::: Source information
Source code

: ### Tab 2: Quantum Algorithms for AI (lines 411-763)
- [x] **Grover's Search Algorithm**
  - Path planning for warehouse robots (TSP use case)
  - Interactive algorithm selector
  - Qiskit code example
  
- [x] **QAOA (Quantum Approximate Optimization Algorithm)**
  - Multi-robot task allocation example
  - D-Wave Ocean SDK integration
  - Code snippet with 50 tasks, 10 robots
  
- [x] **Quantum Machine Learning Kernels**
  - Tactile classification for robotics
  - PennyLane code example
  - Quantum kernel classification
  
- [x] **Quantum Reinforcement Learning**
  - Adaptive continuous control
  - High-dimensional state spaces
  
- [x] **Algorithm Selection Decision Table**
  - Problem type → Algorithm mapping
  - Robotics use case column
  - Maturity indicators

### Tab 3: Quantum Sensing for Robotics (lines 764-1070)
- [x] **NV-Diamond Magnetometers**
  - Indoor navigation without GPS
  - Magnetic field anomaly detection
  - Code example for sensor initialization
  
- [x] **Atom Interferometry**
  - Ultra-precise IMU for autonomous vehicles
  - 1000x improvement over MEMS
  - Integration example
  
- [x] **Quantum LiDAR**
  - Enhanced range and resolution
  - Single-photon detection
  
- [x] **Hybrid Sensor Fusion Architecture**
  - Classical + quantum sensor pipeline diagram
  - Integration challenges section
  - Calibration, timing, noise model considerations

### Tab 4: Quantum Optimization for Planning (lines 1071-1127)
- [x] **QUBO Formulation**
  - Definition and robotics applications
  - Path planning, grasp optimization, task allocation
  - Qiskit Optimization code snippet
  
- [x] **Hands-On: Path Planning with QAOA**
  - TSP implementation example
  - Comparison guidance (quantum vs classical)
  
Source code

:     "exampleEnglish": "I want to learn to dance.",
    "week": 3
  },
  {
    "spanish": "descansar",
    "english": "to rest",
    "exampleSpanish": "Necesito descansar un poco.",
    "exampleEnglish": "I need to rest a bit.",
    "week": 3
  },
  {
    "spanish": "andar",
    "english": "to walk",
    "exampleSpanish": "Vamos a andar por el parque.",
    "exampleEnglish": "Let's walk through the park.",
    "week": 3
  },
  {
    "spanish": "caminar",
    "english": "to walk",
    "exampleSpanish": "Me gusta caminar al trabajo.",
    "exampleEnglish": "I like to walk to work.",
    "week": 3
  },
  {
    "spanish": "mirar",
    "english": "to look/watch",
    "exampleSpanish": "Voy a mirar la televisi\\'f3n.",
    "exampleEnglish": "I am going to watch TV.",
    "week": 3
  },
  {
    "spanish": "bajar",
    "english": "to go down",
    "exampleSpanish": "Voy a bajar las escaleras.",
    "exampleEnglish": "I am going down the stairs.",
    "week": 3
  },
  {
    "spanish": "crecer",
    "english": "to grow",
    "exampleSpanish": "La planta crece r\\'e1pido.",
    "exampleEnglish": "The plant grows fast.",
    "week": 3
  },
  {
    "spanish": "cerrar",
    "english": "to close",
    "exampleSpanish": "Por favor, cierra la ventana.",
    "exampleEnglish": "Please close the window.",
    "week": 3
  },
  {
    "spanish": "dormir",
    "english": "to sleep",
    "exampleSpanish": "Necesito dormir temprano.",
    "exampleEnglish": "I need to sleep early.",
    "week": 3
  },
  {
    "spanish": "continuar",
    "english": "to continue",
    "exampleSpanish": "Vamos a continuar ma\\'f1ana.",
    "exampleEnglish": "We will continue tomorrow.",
::::::
**Problem to work on:**
Lines containing the word "continuar": how many are there in the data above? Reply with only that number.

**Result of the task:**
2